Septiembre es el mes de los circos. Yo de circos no sé nada, salvo que tengo una historia media traumática con ellos. Para entenderla, sólo deben saber dos cosas: una, mi madre es una persona muy despistada y, cuando ella tenía mi edad, era muy ingenua. Lo segundo, conocer el Circo Timoteo. Me imagino que ya pueden ir sacando sus propias conclusiones.
El Circo Timoteo es, al parecer, producto de la creatividad picarona chilena. No tiene la candidez y dulzura de los payasos y trapecistas de un circo normal. Es, nada más y nada menos, que un circo de transformistas, con mucho chiste en doble sentido. Es decir, un show al que un adulto con criterio no llevaría niños. Mi madre es una excepción.
El asunto es éste. Mi madre no conocía este particular circo, así que, cuando se instaló cerca de nuestra casa, se puso feliz porque podría llevar a sus niñitas a disfrutar de un panorama familiar sin precedentes. Entonces, estamos las tres en las graderías y sale a escena un hombre con ropa de mujer, muy ceñida y sensual. Yo tenía seis años y pensé que el circo era eso, fenómenos en el escenario.
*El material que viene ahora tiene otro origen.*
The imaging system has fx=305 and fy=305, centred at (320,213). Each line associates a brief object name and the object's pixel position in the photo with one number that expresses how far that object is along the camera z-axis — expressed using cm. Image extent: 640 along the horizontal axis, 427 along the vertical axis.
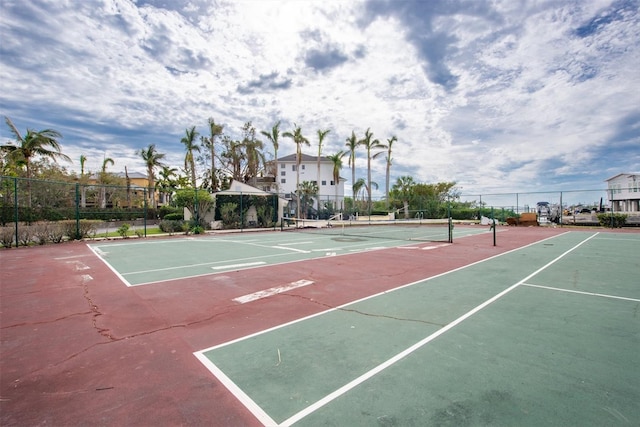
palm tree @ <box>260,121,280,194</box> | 4091
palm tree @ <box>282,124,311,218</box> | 4069
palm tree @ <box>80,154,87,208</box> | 4650
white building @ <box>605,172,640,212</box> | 4481
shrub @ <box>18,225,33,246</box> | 1483
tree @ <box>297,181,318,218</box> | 3402
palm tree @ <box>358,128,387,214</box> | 4606
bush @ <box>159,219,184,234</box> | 2225
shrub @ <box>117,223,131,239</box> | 1889
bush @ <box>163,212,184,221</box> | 3103
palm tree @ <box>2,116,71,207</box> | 2405
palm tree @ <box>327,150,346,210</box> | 4781
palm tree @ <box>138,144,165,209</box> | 4384
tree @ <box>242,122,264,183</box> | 4350
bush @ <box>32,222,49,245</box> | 1544
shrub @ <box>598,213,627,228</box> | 2616
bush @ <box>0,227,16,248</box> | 1436
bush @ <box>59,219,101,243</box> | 1705
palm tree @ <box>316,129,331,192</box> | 4347
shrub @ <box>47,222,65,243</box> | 1597
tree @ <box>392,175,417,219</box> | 5256
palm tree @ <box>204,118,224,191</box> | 4350
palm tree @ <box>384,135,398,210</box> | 4831
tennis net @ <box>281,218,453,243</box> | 1955
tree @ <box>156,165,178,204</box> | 4875
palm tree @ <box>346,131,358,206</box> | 4669
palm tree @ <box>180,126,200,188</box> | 4316
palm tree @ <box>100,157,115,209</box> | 4772
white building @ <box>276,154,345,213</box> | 6378
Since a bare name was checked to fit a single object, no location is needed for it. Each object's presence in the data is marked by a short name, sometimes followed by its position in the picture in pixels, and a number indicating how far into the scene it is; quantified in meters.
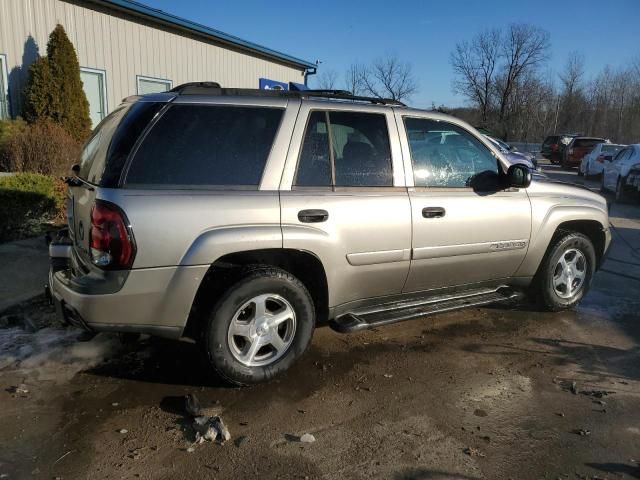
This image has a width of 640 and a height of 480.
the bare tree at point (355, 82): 43.53
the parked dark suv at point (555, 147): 27.38
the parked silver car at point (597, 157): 19.05
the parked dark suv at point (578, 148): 24.53
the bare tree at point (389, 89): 44.22
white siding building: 10.79
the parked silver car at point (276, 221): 3.11
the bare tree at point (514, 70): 51.22
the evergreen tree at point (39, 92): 10.85
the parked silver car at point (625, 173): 12.75
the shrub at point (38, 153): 8.46
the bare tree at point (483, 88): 52.12
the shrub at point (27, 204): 6.98
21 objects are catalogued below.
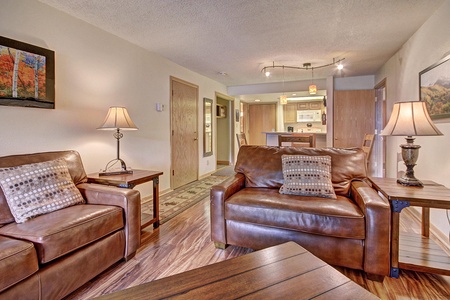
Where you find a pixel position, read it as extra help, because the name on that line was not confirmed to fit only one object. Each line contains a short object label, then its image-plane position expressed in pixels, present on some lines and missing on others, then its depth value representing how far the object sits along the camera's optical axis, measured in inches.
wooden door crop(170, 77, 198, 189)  166.1
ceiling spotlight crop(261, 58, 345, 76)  171.1
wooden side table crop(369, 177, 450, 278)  62.2
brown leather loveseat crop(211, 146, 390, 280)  64.5
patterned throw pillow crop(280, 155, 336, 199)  81.5
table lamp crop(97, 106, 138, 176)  98.5
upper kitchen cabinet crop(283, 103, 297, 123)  331.0
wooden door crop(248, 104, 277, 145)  341.7
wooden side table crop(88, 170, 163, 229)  87.8
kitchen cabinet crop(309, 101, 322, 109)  317.9
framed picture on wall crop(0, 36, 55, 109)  77.9
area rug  122.8
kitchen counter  232.0
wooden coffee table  37.2
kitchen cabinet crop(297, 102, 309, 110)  322.7
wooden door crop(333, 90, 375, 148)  201.6
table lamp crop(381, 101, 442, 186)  70.0
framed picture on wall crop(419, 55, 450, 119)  83.5
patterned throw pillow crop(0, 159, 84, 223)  62.8
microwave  319.0
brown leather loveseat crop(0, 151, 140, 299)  49.3
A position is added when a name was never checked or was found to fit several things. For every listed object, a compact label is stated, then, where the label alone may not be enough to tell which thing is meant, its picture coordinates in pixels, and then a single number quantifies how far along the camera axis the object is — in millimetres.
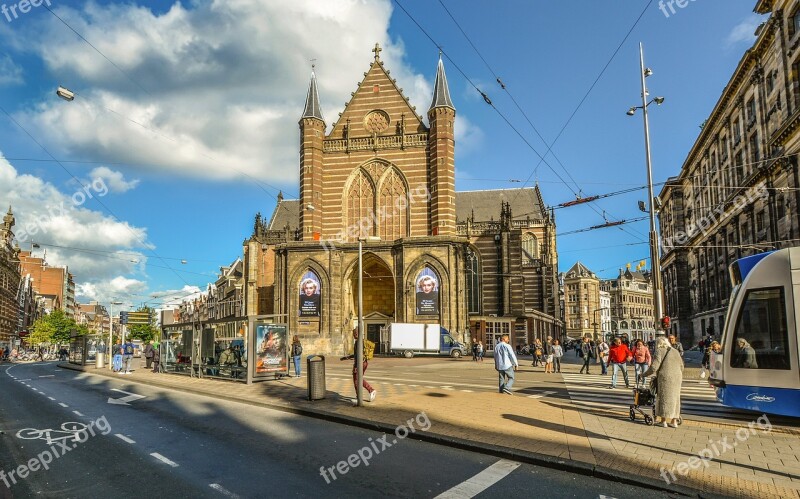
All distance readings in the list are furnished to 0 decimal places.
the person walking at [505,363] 14570
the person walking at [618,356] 16016
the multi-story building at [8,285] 64625
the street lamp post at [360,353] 12562
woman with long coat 9609
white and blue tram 9867
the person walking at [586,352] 22586
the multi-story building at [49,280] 101200
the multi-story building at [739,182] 29531
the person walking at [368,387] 12906
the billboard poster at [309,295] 38781
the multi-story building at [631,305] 121062
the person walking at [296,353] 20172
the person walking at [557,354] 22922
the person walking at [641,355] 14758
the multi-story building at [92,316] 165275
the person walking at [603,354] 22741
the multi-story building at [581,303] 110688
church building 38031
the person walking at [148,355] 26844
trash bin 13383
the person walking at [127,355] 25578
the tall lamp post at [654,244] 15375
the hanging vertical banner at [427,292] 37656
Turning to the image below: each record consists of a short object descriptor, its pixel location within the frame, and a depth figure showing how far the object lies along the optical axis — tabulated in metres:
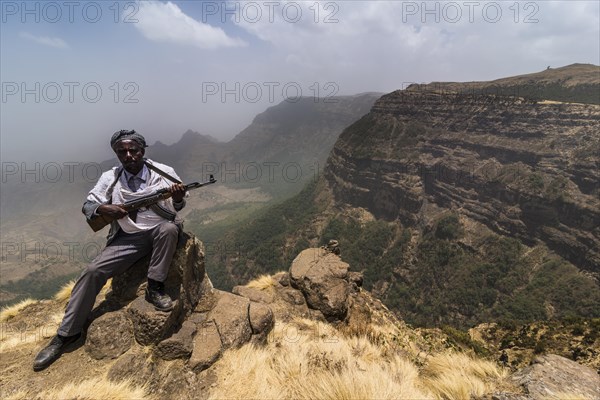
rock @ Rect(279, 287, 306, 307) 10.74
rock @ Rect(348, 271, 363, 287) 12.53
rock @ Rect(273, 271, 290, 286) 11.70
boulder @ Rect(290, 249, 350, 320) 10.26
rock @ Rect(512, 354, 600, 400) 5.42
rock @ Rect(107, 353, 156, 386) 5.60
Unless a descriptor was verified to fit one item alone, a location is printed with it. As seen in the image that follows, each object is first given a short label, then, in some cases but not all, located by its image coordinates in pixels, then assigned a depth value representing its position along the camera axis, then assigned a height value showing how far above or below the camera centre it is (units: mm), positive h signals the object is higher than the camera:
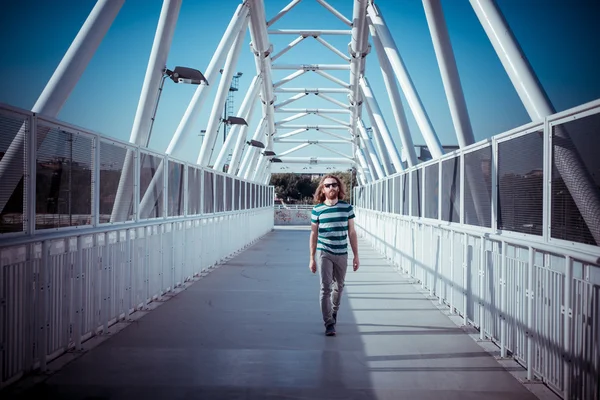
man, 6941 -463
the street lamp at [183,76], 12695 +2548
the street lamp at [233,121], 21594 +2734
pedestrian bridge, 4797 -943
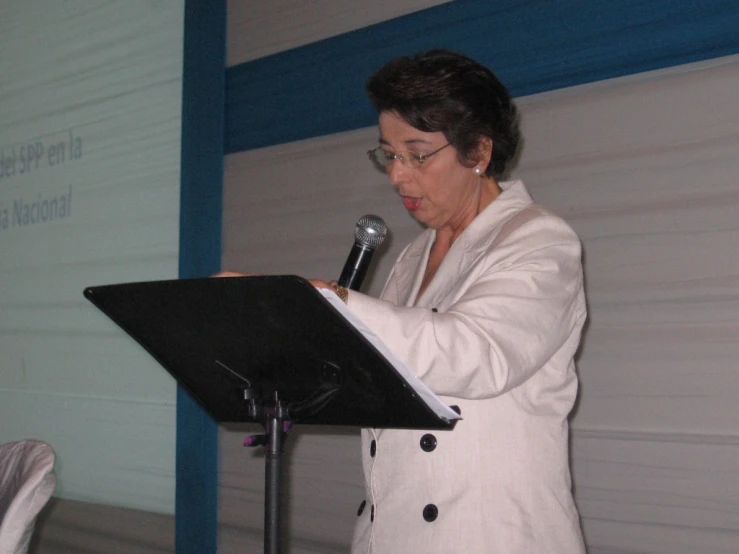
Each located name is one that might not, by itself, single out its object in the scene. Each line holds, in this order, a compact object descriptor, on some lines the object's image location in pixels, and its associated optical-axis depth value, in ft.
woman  4.63
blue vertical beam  10.89
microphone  5.09
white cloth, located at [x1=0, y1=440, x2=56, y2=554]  4.91
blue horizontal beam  7.25
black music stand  3.78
Mi madre, dentro de toda su inocencia, comprendió que algo no marchaba bien. Sobre todo cuando el susodicho comenzó a hacer chistes que versaban sobre la entrepierna. OK, hora de partir.
Lo que pasó después lo tengo bloqueado. Recuerdo estar con mi mamá en un circo, pero lo relaciono con este episodio sólo porque mi hermana una vez sacó el tema. Menos mal no fue grave, mi sexualidad no se trastocó ni nada parecido. Además, ahora tengo una buena historia para contar.